* _Texto de estudio_
Habéis estrenado justo después del cierre. ¿Cómo os la habéis arreglado para tener lista la obra? ¿Teletrabajando?

Trabajo duro y un equipo que funciona con una precisión absoluta. La versión de Sueños de un seductor la terminé según salí del hospital, aún en confinamiento. Y según se pudo salir a la calle a trabajar, empezamos los ensayos. Estábamos todos con muchas ganas. Y luego, hemos contado con mucha ayuda desde el Teatro Lara, que ha hecho un esfuerzo titánico para abrir. Ahora, con todo el mundo ‘enmascarillado’ e higienizado, es uno de los lugares más seguros de Madrid. Yo me siento mucho más cómodo en el teatro que en el Metro. Y hablo con la experiencia de haber tenido un ingreso muy grave por esta enfermedad. Así que no juego con estas cosas.

 

Sueños de un seductor 1
El elenco de ‘Sueños de un seductor’

 

 

La obra es un conocido texto de Woody Allen, con dramaturgia tuya y de Juan José de Arteche, y que además también diriges. ¿Habéis sido fieles al guion original de Play it again, Sam, o habéis modificado muchas cosas?

La realidad es que partimos de la versión de De Arteche, fantástica, y la comparamos con el libreto original en inglés, Play it again, Sam, de Woody Allen. Después cambiamos cosas para acercarla más al original. Tras eso, luego hubo los cambios lógicos de ensayos. En realidad, he tocado mucho, pero no se nota. He simplificado construcciones y ampliado chistes. El trabajo de versión tiene que ser de guante blanco. Yo no estoy ahí para lucirme, sino para que sea más Allen que nunca.

 

 

¿La obra es una gran carta de amor al cine?

* _Extracto de datos_
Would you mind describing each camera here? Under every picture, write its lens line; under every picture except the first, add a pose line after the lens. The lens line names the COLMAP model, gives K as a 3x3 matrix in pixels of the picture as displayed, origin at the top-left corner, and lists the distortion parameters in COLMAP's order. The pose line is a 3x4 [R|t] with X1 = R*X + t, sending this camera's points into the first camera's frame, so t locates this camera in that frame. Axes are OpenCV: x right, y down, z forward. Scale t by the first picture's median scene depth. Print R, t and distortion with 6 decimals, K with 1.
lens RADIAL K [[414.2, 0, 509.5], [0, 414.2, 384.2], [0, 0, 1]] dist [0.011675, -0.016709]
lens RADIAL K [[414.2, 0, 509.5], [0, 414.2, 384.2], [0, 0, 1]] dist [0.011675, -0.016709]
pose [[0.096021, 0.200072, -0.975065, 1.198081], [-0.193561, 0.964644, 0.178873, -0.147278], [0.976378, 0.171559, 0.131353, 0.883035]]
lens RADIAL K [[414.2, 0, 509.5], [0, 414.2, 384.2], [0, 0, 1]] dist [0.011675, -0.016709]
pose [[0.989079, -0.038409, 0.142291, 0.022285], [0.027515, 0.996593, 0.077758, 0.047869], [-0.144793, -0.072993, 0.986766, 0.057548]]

---

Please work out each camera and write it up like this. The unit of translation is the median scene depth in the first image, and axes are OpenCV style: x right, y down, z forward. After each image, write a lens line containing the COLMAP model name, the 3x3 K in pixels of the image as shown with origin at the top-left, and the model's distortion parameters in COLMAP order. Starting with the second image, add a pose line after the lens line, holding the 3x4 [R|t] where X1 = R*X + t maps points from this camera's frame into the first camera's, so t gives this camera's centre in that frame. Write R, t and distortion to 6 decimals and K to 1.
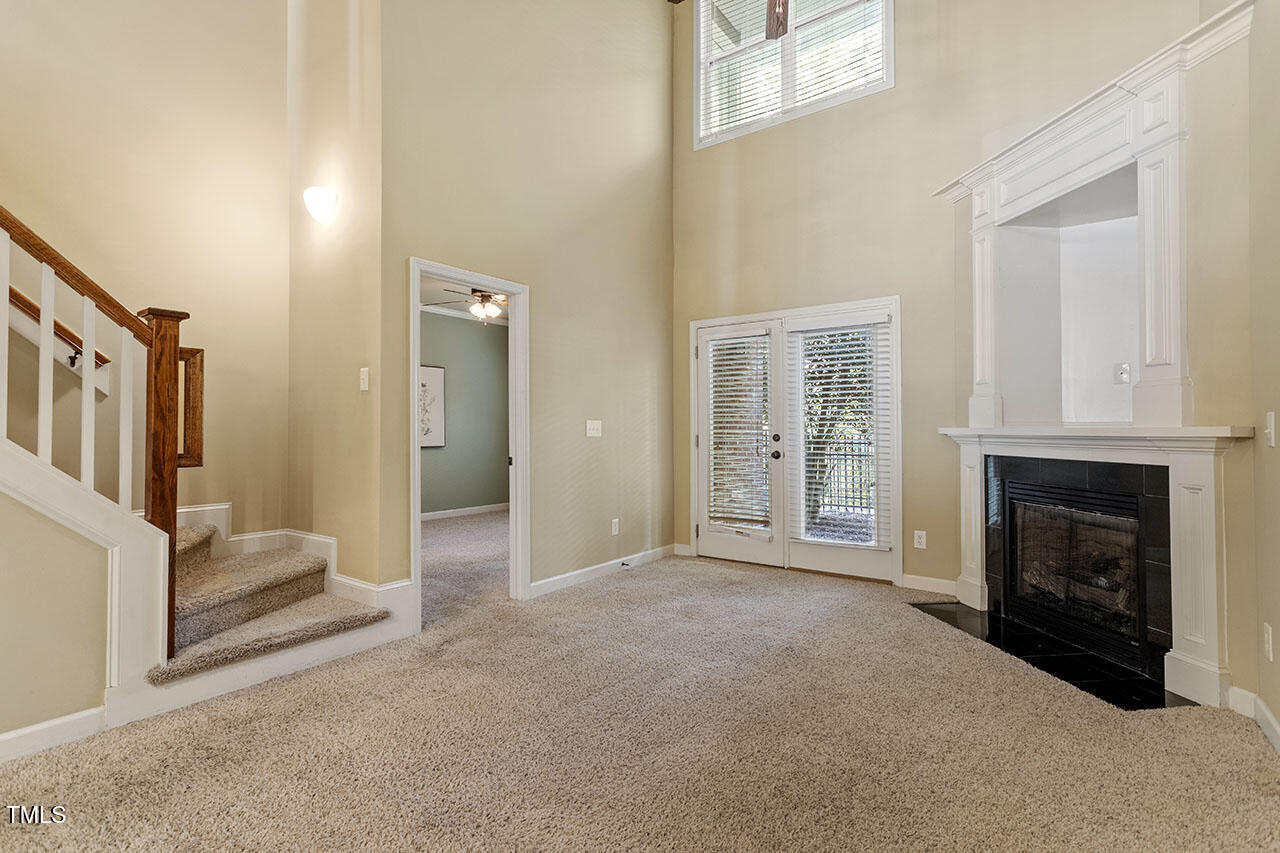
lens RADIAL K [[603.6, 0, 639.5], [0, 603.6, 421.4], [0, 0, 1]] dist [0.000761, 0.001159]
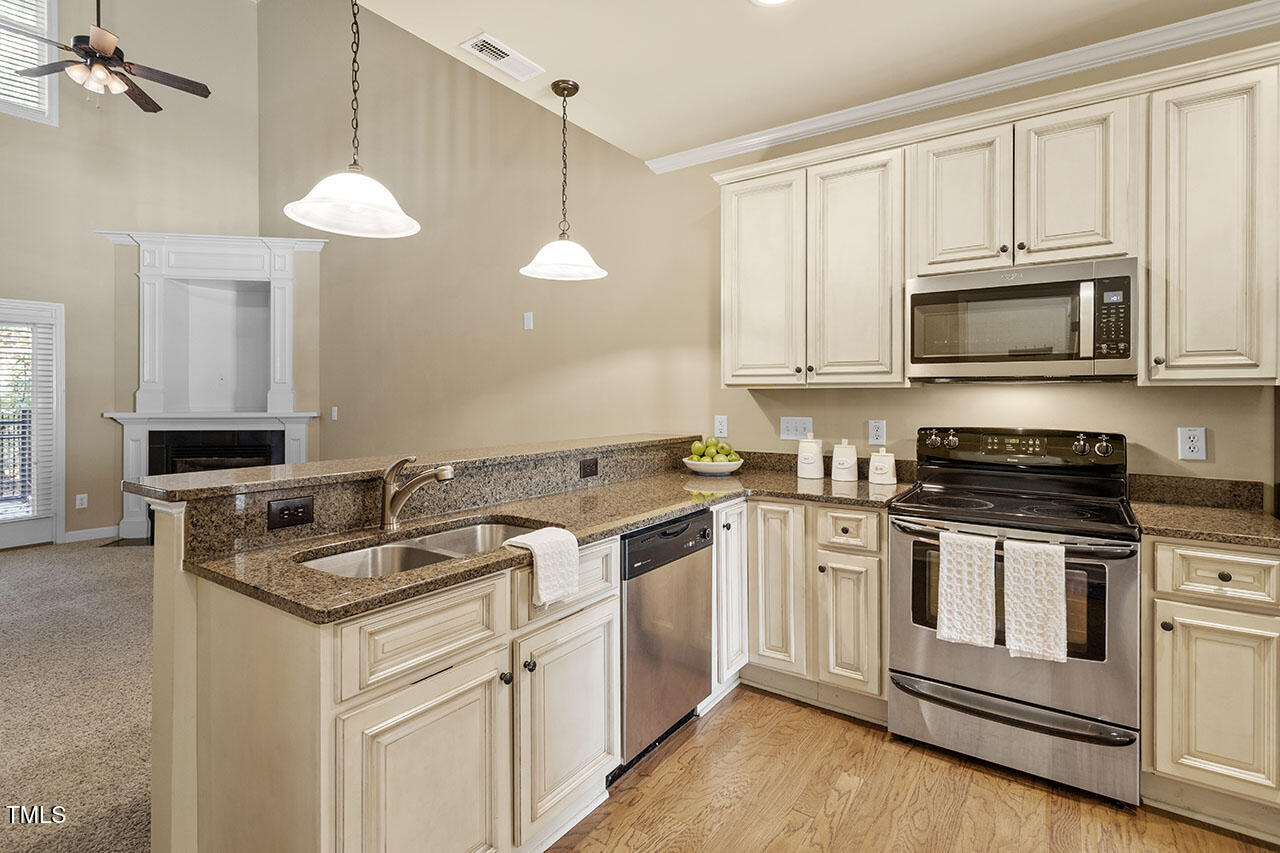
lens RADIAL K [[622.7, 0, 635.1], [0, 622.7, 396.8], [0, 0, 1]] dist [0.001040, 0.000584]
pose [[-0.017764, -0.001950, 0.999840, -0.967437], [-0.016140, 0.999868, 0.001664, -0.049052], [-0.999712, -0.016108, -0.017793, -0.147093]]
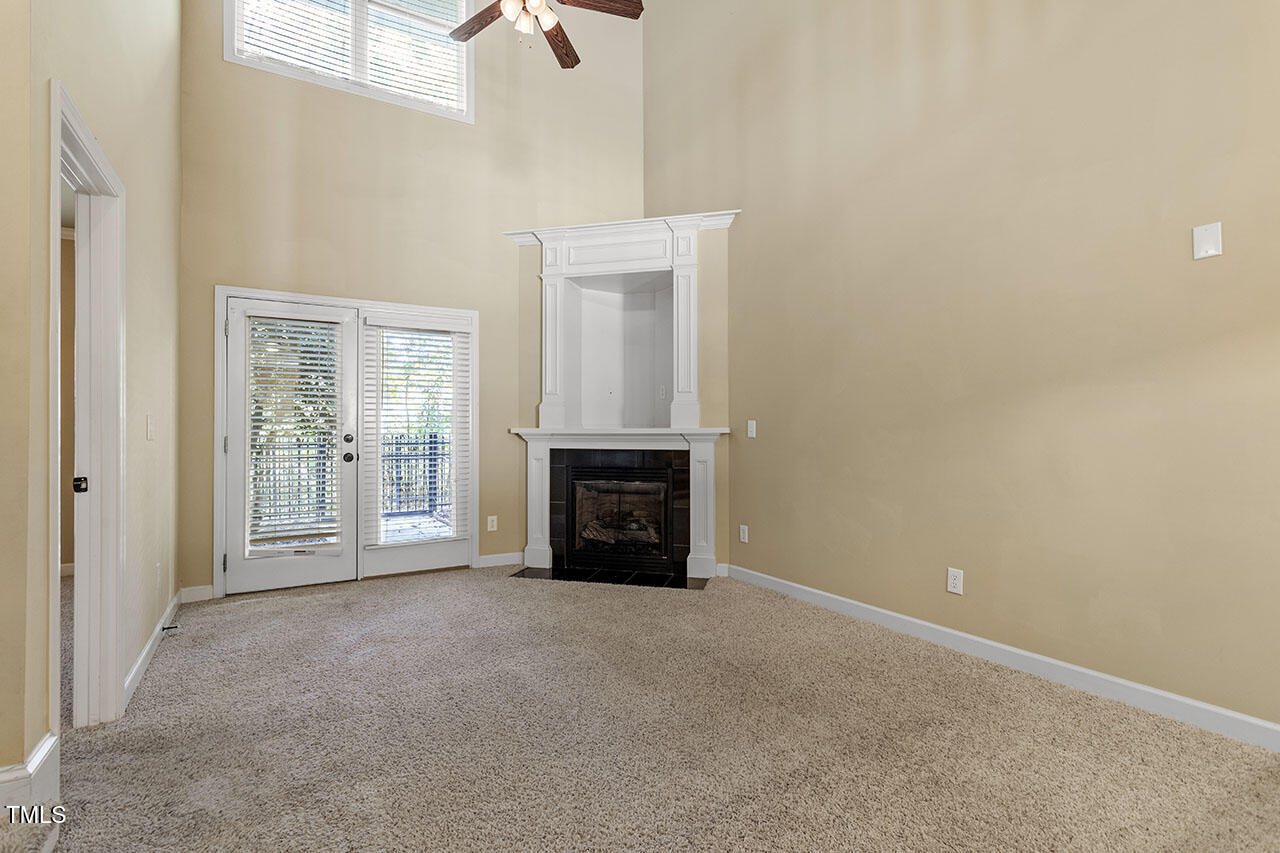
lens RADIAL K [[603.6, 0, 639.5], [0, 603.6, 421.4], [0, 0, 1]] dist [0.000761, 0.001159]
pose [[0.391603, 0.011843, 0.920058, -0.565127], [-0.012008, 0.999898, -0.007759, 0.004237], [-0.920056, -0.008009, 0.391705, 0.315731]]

--

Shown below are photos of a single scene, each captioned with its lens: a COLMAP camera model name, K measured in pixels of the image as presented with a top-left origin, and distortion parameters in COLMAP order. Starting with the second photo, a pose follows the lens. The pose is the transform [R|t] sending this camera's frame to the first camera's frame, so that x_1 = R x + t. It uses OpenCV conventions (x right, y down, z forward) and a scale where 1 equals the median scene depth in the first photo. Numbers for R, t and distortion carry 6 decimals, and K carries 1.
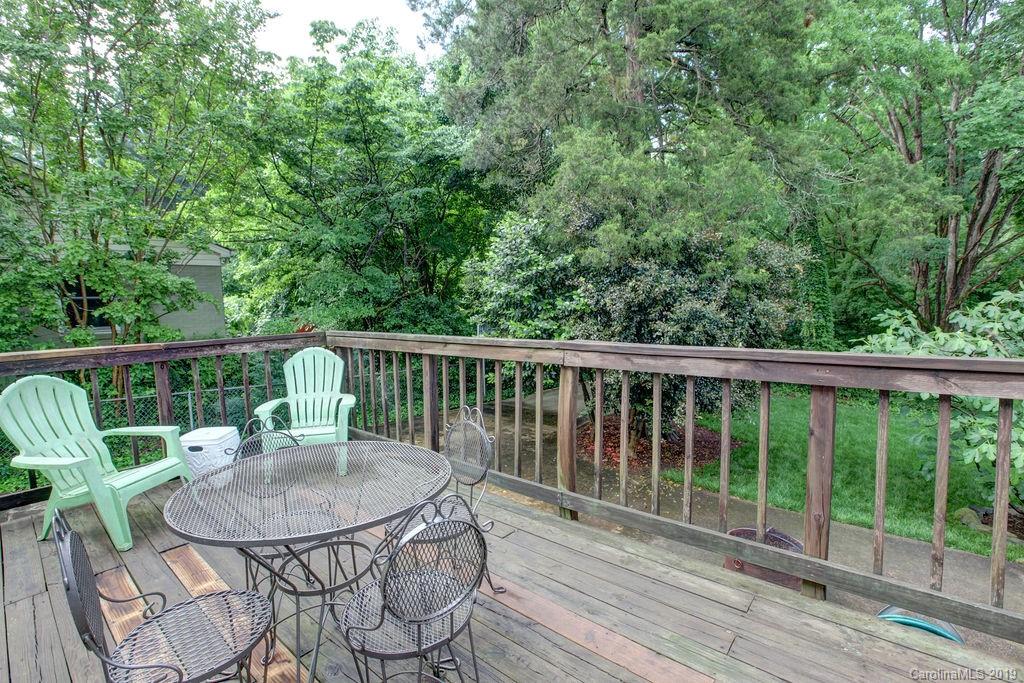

* _Qué hacer_
**A)** Traduce al inglés esta oración de la entrevista sobre Sueños de un seductor: «Yo me siento mucho más cómodo en el teatro que en el Metro.»
**B)** Prosigue la entrevista sobre Sueños de un seductor a partir de su última pregunta.

* _Respuestas por tarea_
**A)** I feel much more comfortable in the theater than on the Metro.

**B)**
La obra es una carta de amor a la vida, a vivir de verdad, a no creer en el «no se puede». La obra reivindica al hombre sensible, por encima del matón. Y estamos en un momento donde ese mensaje es imprescindible. El mayor matón de la Historia fue Hitler, ahora tenemos a Trump y Abascal, que son otros dos matones. Existe un hombre sensible, que llora, duda y ama, que es la respuesta al machismo y la locura de esos dos tipos. Contra la violencia, sentido del humor y sueños.

 

 

¿También la elección de la obra es una declaración de amor tuya al cine en general o a Woody Allen concretamente?

A Woody Allen. Allen es Dios. O casi. Su dramaturgia es de una genialidad absoluta. Hay chistes tan sutiles, tan maravillosos, tan grandes… Ha sido un placer y un sueño cumplido. Cuando vi mi nombre al lado del de Allen en el contrato me entró un ataque de risa. Uno de los tres mayores genios del humor –los otros dos son Groucho y Harpo Marx– del siglo XX, y yo iba a dirigir una de sus obra. ¡Toma ya!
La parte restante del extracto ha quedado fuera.